Instructions for the task: If a record holds a picture, drop the picture and return the rest of the record word for word.

Supplied records START

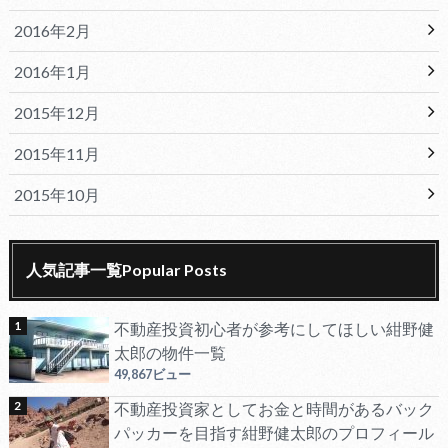
2016年2月
2016年1月
2015年12月
2015年11月
2015年10月
人気記事一覧Popular Posts
不動産投資初心者が参考にしてほしい紺野健
太郎の物件一覧
49,867ビュー
不動産投資家としてお金と時間があるバック
パッカーを目指す紺野健太郎のプロフィール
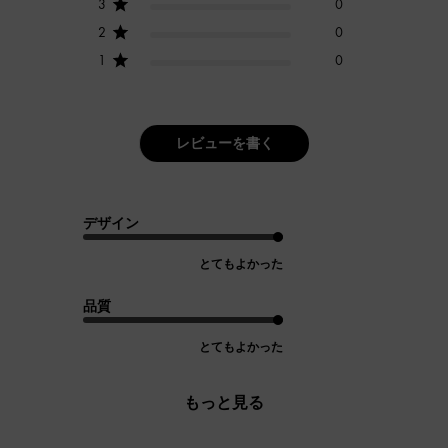
3
0
2
0
1
0
レビューを書く
デザイン
とてもよかった
品質
とてもよかった
もっと見る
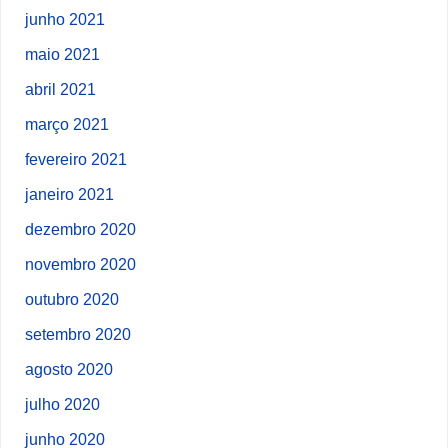
junho 2021
maio 2021
abril 2021
março 2021
fevereiro 2021
janeiro 2021
dezembro 2020
novembro 2020
outubro 2020
setembro 2020
agosto 2020
julho 2020
junho 2020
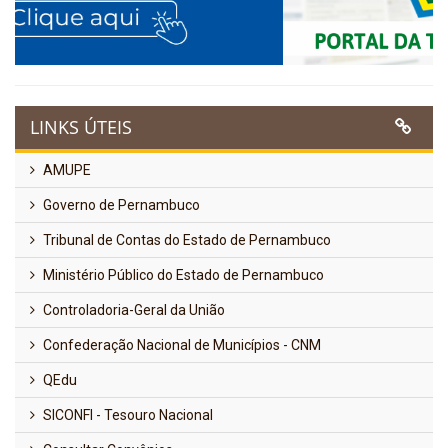
LINKS ÚTEIS
AMUPE
Governo de Pernambuco
Tribunal de Contas do Estado de Pernambuco
Ministério Público do Estado de Pernambuco
Controladoria-Geral da União
Confederação Nacional de Municípios - CNM
QEdu
SICONFI - Tesouro Nacional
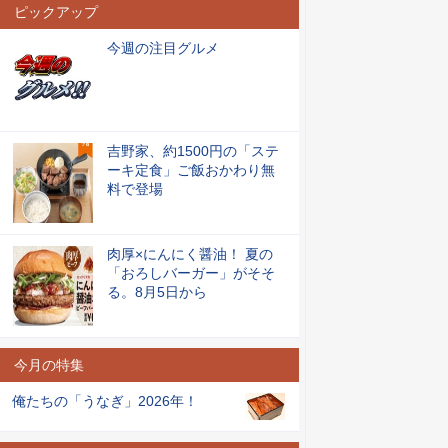
ピックアップ
今週の注目グルメ
吉野家、約1500円の「ステ
ーキ定食」ご飯おかわり無
料で登場
肉厚×にんにく醤油！ 夏の
「おろしバーガー」がそそ
る。8月5日から
今月の特集
俺たちの「うなぎ」2026年！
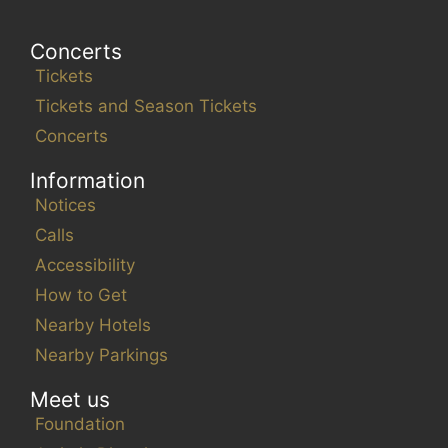
Concerts
Tickets
Tickets and Season Tickets
Concerts
Information
Notices
Calls
Accessibility
How to Get
Nearby Hotels
Nearby Parkings
Meet us
Foundation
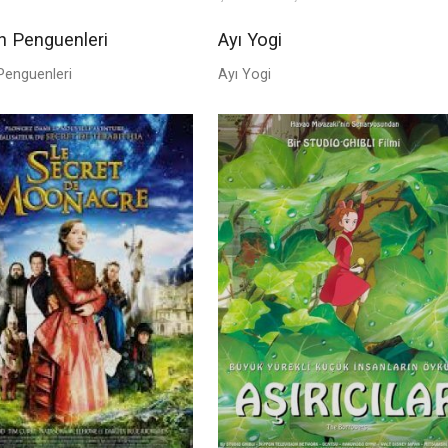
 Penguenleri
Ayı Yogi
enguenleri
Ayı Yogi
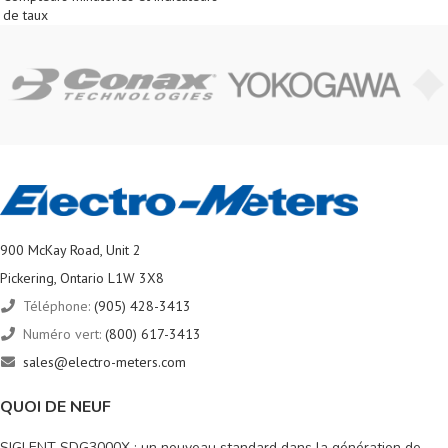
de taux
900 McKay Road, Unit 2
Pickering, Ontario L1W 3X8
Téléphone:
(905) 428-3413
Numéro vert:
(800) 617-3413
sales@electro-meters.com
QUOI DE NEUF
SIGLENT SDG3000X : un nouveau standard dans la génération de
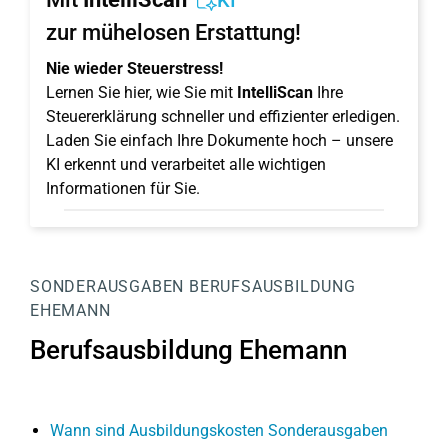
KI
zur mühelosen Erstattung!
Nie wieder Steuerstress!
Lernen Sie hier, wie Sie mit
IntelliScan
Ihre
Steuererklärung schneller und effizienter erledigen.
Laden Sie einfach Ihre Dokumente hoch – unsere
KI erkennt und verarbeitet alle wichtigen
Informationen für Sie.
SONDERAUSGABEN
BERUFSAUSBILDUNG
EHEMANN
Berufsausbildung Ehemann
Wann sind Ausbildungskosten Sonderausgaben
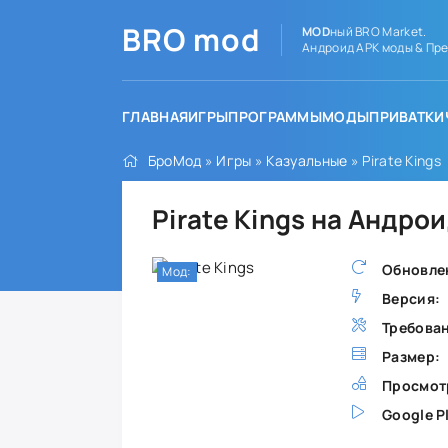
BRO
mod
MOD
ный BRO Market.
Андроид APK моды & Пре
ГЛАВНАЯ
ИГРЫ
ПРОГРАММЫ
МОДЫ
ПРИВАТКИ
БроМод
»
Игры
»
Казуальные
» Pirate Kings
Pirate Kings на Андро
Обновле
Мод:
Версия:
Требова
Размер:
Просмот
Google P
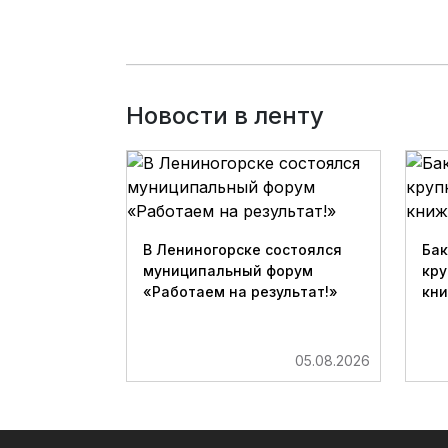
Новости в ленту
В Лениногорске состоялся
Бак
муниципальный форум
кру
«Работаем на результат!»
кн
05.08.2026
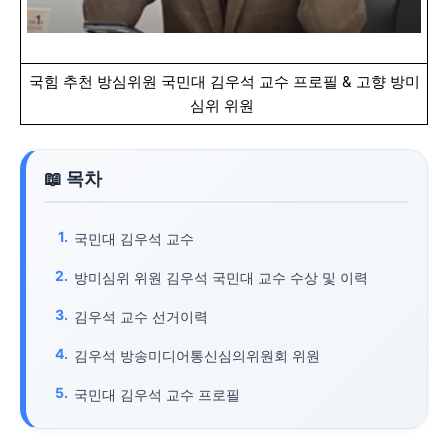
국힘 추천 방심위원 국민대 김우석 교수 프로필 & 고향 방미
심위 위원
국민대 김우석 교수
방미심위 위원 김우석 국민대 교수 수상 및 이력
김우석 교수 선거이력
김우석 방송미디어통신심의위원회 위원
국민대 김우석 교수 프로필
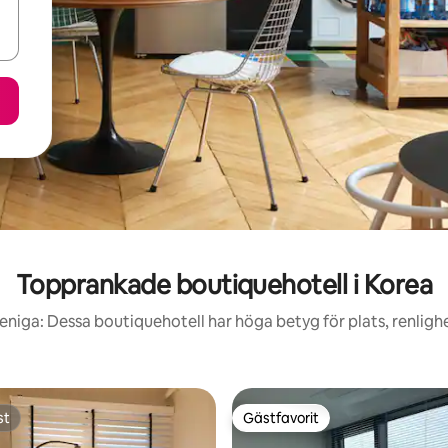
Topprankade boutiquehotell i Korea
eniga: Dessa boutiquehotell har höga betyg för plats, renlig
st
Gästfavorit
st
Gästfavorit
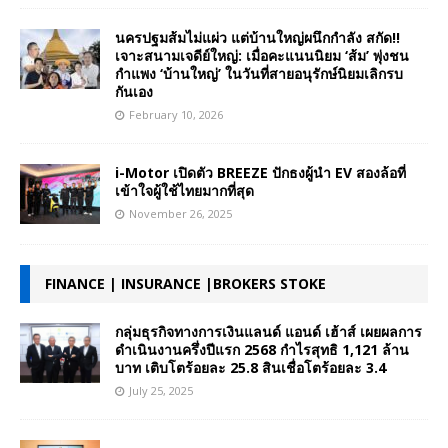
นครปฐมส้มไม่แผ่ว แต่บ้านใหญ่ผนึกกำลัง สกัด!!
เจาะสนามเจดีย์ใหญ่: เมื่อคะแนนนิยม ‘ส้ม’ พุ่งชน
กำแพง ‘บ้านใหญ่’ ในวันที่สายอนุรักษ์นิยมเลิกรบ
กันเอง
February 10, 2026
i-Motor เปิดตัว BREEZE ปักธงผู้นำ EV สองล้อที่
เข้าใจผู้ใช้ไทยมากที่สุด
November 26, 2025
FINANCE | INSURANCE |BROKERS STOKE
กลุ่มธุรกิจทางการเงินแลนด์ แอนด์ เฮ้าส์ เผยผลการ
ดำเนินงานครึ่งปีแรก 2568 กำไรสุทธิ 1,121 ล้าน
บาท เติบโตร้อยละ 25.8 สินเชื่อโตร้อยละ 3.4
July 25, 2025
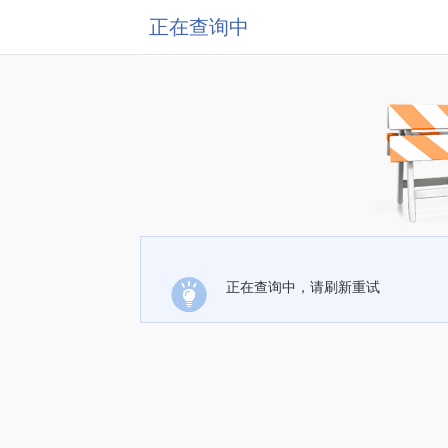
正在查询中
正在查询中，请刷新重试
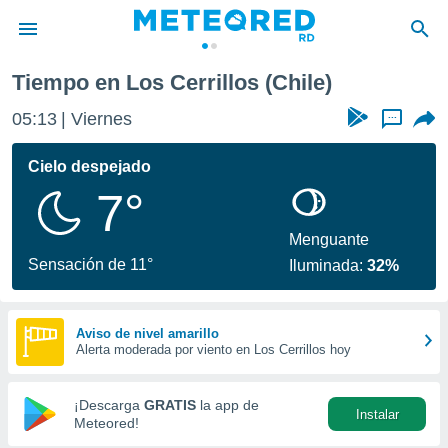
Tiempo en Los Cerrillos (Chile)
privacidad
05:13
Viernes
...
o de
o) ha sido
Cielo despejado
or
7°
es para
ue la
 que se
Menguante
e calidad.
Sensación de 11°
Iluminada:
32%
eder a este
ediante las
opciones:
Aviso de nivel amarillo
Alerta moderada por viento en Los Cerrillos hoy
ookies y
e forma
¡Descarga
GRATIS
la app de
Instalar
d digital
Meteored!
ada, basada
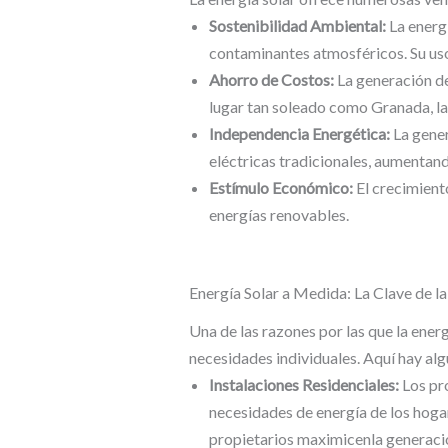
Sostenibilidad Ambiental:
La energí
contaminantes atmosféricos. Su uso 
Ahorro de Costos:
La generación de 
lugar tan soleado como Granada, la
Independencia Energética:
La gener
eléctricas tradicionales, aumentando
Estímulo Económico:
El crecimient
energías renovables.
Energía Solar a Medida: La Clave de l
Una de las razones por las que la ener
necesidades individuales. Aquí hay al
Instalaciones Residenciales:
Los pr
necesidades de energía de los hogar
propietarios maximicenla generació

Supplied records END

Solution for this task:
2016年2月
2016年1月
2015年12月
2015年11月
2015年10月
人気記事一覧Popular Posts
不動産投資初心者が参考にしてほしい紺野健
太郎の物件一覧
49,867ビュー
不動産投資家としてお金と時間があるバック
パッカーを目指す紺野健太郎のプロフィール
3
0
2
0
1
0
レビューを書く
デザイン
とてもよかった
品質
とてもよかった
もっと見る
junho 2021
maio 2021
abril 2021
março 2021
fevereiro 2021
janeiro 2021
dezembro 2020
novembro 2020
outubro 2020
setembro 2020
agosto 2020
julho 2020
junho 2020
LINKS ÚTEIS
AMUPE
Governo de Pernambuco
Tribunal de Contas do Estado de Pernambuco
Ministério Público do Estado de Pernambuco
Controladoria-Geral da União
Confederação Nacional de Municípios - CNM
QEdu
SICONFI - Tesouro Nacional
ピックアップ
今週の注目グルメ
吉野家、約1500円の「ステ
ーキ定食」ご飯おかわり無
料で登場
肉厚×にんにく醤油！ 夏の
「おろしバーガー」がそそ
る。8月5日から
今月の特集
俺たちの「うなぎ」2026年！
Concerts
Tickets
Tickets and Season Tickets
Concerts
Information
Notices
Calls
Accessibility
How to Get
Nearby Hotels
Nearby Parkings
Meet us
Foundation
 Penguenleri
Ayı Yogi
enguenleri
Ayı Yogi
de taux
900 McKay Road, Unit 2
Pickering, Ontario L1W 3X8
Téléphone:
(905) 428-3413
Numéro vert:
(800) 617-3413
sales@electro-meters.com
QUOI DE NEUF
SIGLENT SDG3000X : un nouveau standard dans la génération de
KI
zur mühelosen Erstattung!
Nie wieder Steuerstress!
Lernen Sie hier, wie Sie mit
IntelliScan
Ihre
Steuererklärung schneller und effizienter erledigen.
Laden Sie einfach Ihre Dokumente hoch – unsere
KI erkennt und verarbeitet alle wichtigen
Informationen für Sie.
SONDERAUSGABEN
BERUFSAUSBILDUNG
EHEMANN
Berufsausbildung Ehemann
Wann sind Ausbildungskosten Sonderausgaben
BRO
mod
MOD
ный BRO Market.
Андроид APK моды & Пре
ГЛАВНАЯ
ИГРЫ
ПРОГРАММЫ
МОДЫ
ПРИВАТКИ
БроМод
»
Игры
»
Казуальные
» Pirate Kings
Pirate Kings на Андро
Обновле
Мод:
Версия:
Требова
Размер:
Просмот
Google P
Новости в ленту
В Лениногорске состоялся
Бак
муниципальный форум
кру
«Работаем на результат!»
кн
05.08.2026
국힘 추천 방심위원 국민대 김우석 교수 프로필 & 고향 방미
심위 위원
국민대 김우석 교수
방미심위 위원 김우석 국민대 교수 수상 및 이력
김우석 교수 선거이력
김우석 방송미디어통신심의위원회 위원
국민대 김우석 교수 프로필
Topprankade boutiquehotell i Korea
eniga: Dessa boutiquehotell har höga betyg för plats, renlig
st
Gästfavorit
st
Gästfavorit
นครปฐมส้มไม่แผ่ว แต่บ้านใหญ่ผนึกกำลัง สกัด!!
เจาะสนามเจดีย์ใหญ่: เมื่อคะแนนนิยม ‘ส้ม’ พุ่งชน
กำแพง ‘บ้านใหญ่’ ในวันที่สายอนุรักษ์นิยมเลิกรบ
กันเอง
February 10, 2026
i-Motor เปิดตัว BREEZE ปักธงผู้นำ EV สองล้อที่
เข้าใจผู้ใช้ไทยมากที่สุด
November 26, 2025
FINANCE | INSURANCE |BROKERS STOKE
กลุ่มธุรกิจทางการเงินแลนด์ แอนด์ เฮ้าส์ เผยผลการ
ดำเนินงานครึ่งปีแรก 2568 กำไรสุทธิ 1,121 ล้าน
บาท เติบโตร้อยละ 25.8 สินเชื่อโตร้อยละ 3.4
July 25, 2025
正在查询中
正在查询中，请刷新重试
Tiempo en Los Cerrillos (Chile)
privacidad
05:13
Viernes
...
o de
o) ha sido
Cielo despejado
or
7°
es para
ue la
 que se
Menguante
e calidad.
Sensación de 11°
Iluminada:
32%
eder a este
ediante las
opciones:
Aviso de nivel amarillo
Alerta moderada por viento en Los Cerrillos hoy
ookies y
e forma
¡Descarga
GRATIS
la app de
Instalar
d digital
Meteored!
ada, basada
Sostenibilidad Ambiental:
La energí
contaminantes atmosféricos. Su uso 
Ahorro de Costos:
La generación de 
lugar tan soleado como Granada, la
Independencia Energética:
La gener
eléctricas tradicionales, aumentando
Estímulo Económico:
El crecimient
energías renovables.
Energía Solar a Medida: La Clave de l
Una de las razones por las que la ener
necesidades individuales. Aquí hay al
Instalaciones Residenciales:
Los pr
necesidades de energía de los hogar
propietarios maximicenla generació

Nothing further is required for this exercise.